**PASSAGE SHOWN**

•••••

DEPROVEN — do NOT retry (empirically failed in earlier sessions; details in memory)

  • Routing roof 'ND' → Table 18 (description is load-bearing even with 'ND').
  • Broad "all Unknown(meter 3) electric → off-peak" (over-credits room heaters). NOTE: the meter-3 under-rate is partly an irreducible data-fidelity artifact — the register stores meter_type=3 ("Unknown") on certs whose lodged rating actually used an off-peak meter (cert 2474: lodged 78 needs 18-hour, but API says Unknown → spec-faithful ~68). Don't chase those to the lodged value.
  • RR shell U Table-17-50mm (golden 6035 disproves it).
  • Shower enum is settled (non-bug): API shower_outlet_type 1=non-electric(mixer)/2=electric (cohort 2636/0330 validate at 1e-4); types 3/4/5 are finer gov-output sub-types (type 3 is all on unsupported schema 19.1.0; type 4 already accurate). shower_wwhrs 1/2/3/4 = none / inst- WWHRS-1 / inst-WWHRS-2 / storage. Low headline value — not worth pursuing.

THE 100 unsupported_schema CERTS (deferred — bigger ticket)

SAP-Schema-19.1.0 (and other pre-21). The user is planning a separate big piece: map old schemas → new + predict missing fields from similar-looking properties (needs an EPC-prediction method). That needs its own grilling session — do NOT start it here.

WORKSHEET WORKFLOW (the user generates them on request)

For per-cert scatter that needs ground truth, ask the user to generate P960 + Summary worksheets from the cert's OWN API JSON (/tmp/epc_2026_sample/<cert>.json). Describe the cert field-by-field first (the user reproduces in Elmhurst; their repros are approximate — confirm SAP matches lodged before pinning). Worksheets land under sap worksheets/golden fixture debugging/simulated case NN/ or sap worksheets/additional with api 2/<cert>/. Pin the cascade to the P960 §3/§4/§9a/§10a line refs at abs=1e-4. Caveat: the user's repros often diverge (wrong system / approximate inputs) — validate the BEHAVIOUR (e.g. λ, no-heat-loss) empirically against the lodged SAP, don't blindly pin to a non-faithful repro.

•••••

**RECORDS PROVIDED**
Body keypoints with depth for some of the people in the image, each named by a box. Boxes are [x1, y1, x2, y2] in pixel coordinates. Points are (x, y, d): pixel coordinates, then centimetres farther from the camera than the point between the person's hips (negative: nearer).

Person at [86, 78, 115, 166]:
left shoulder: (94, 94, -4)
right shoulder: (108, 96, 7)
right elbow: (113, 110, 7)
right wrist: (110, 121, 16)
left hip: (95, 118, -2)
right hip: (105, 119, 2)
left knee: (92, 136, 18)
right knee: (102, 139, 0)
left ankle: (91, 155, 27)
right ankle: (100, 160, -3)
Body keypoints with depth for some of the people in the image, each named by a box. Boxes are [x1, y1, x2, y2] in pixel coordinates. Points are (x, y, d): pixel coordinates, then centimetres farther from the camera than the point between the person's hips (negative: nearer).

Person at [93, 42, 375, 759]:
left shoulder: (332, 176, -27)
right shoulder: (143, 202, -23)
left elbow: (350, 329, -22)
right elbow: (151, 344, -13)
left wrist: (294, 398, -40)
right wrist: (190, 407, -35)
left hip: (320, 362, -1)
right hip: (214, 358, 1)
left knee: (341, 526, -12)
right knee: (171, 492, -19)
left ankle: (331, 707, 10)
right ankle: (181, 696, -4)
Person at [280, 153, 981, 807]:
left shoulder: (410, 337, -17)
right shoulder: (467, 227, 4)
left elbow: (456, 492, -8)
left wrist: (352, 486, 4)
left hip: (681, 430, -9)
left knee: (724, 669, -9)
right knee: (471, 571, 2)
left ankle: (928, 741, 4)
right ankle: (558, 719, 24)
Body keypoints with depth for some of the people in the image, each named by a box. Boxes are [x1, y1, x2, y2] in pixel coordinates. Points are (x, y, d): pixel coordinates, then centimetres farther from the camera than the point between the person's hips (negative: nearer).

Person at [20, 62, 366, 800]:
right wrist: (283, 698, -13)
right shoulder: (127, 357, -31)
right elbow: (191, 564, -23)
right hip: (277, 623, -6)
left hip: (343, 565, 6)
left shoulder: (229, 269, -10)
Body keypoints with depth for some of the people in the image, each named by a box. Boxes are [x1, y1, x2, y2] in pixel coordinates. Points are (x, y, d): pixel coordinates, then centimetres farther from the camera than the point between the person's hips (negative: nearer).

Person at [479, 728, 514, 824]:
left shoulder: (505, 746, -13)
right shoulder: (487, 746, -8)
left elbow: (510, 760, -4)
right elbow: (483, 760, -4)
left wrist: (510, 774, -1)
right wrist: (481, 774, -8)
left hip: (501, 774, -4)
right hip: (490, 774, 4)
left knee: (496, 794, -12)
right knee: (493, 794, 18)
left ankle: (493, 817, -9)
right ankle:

•••••

**TASK DIRECTIONS**
Continue the handoff notes on EPC certificate SAP calculations, picking up after their last sentence.

**RESULT**
TOOLS & CONVENTIONS (non-negotiable)

  • scripts/eval_api_sap_accuracy.py — headline + TOP-40 + _results.csv.
  • scripts/profile_api_error.py — raw-API characteristic profiling (NEW, run first).
  • scripts/decompose_api_cost_error.py — per-component cost decomposition (off-peak caveat: uses STANDARD elec price, mis-flags off-peak certs).
  • ~1009 cached API JSONs at /tmp/epc_2026_sample (EPC_SAMPLE_CACHE overrides).
  • one cause = one slice = one commit; spec citation (page+line) in the message; AAA test headers (# Arrange/# Act/# Assert); abs(x-y)<=tol not pytest.approx; SAP 10.2 only; no tolerance-widening / xfail; RdSAP is deterministic — every fix is a spec rule, not a population data-fit (the user is firm); pyright strict net-zero (baseline-compare via git stash); stage files BY NAME (tree carries unrelated scripts/ + sap worksheets/ changes — never git add -A); Co-Authored-By: Claude Opus 4.8 <noreply@anthropic.com>.
  • REGRESSION after any calc/mapper change: tests/domain/sap10_calculator/, backend/documents_parser/tests/, datatypes/epc/, golden fixtures (esp. 6035).
  • Pre-existing failures to IGNORE (fail on the stashed baseline too): test_total_floor_area and the 2 stone-wall U tests in domain/sap10_ml/tests/test_rdsap_uvalues.py.

ARCHITECTURE NOTES (so you don't re-discover them)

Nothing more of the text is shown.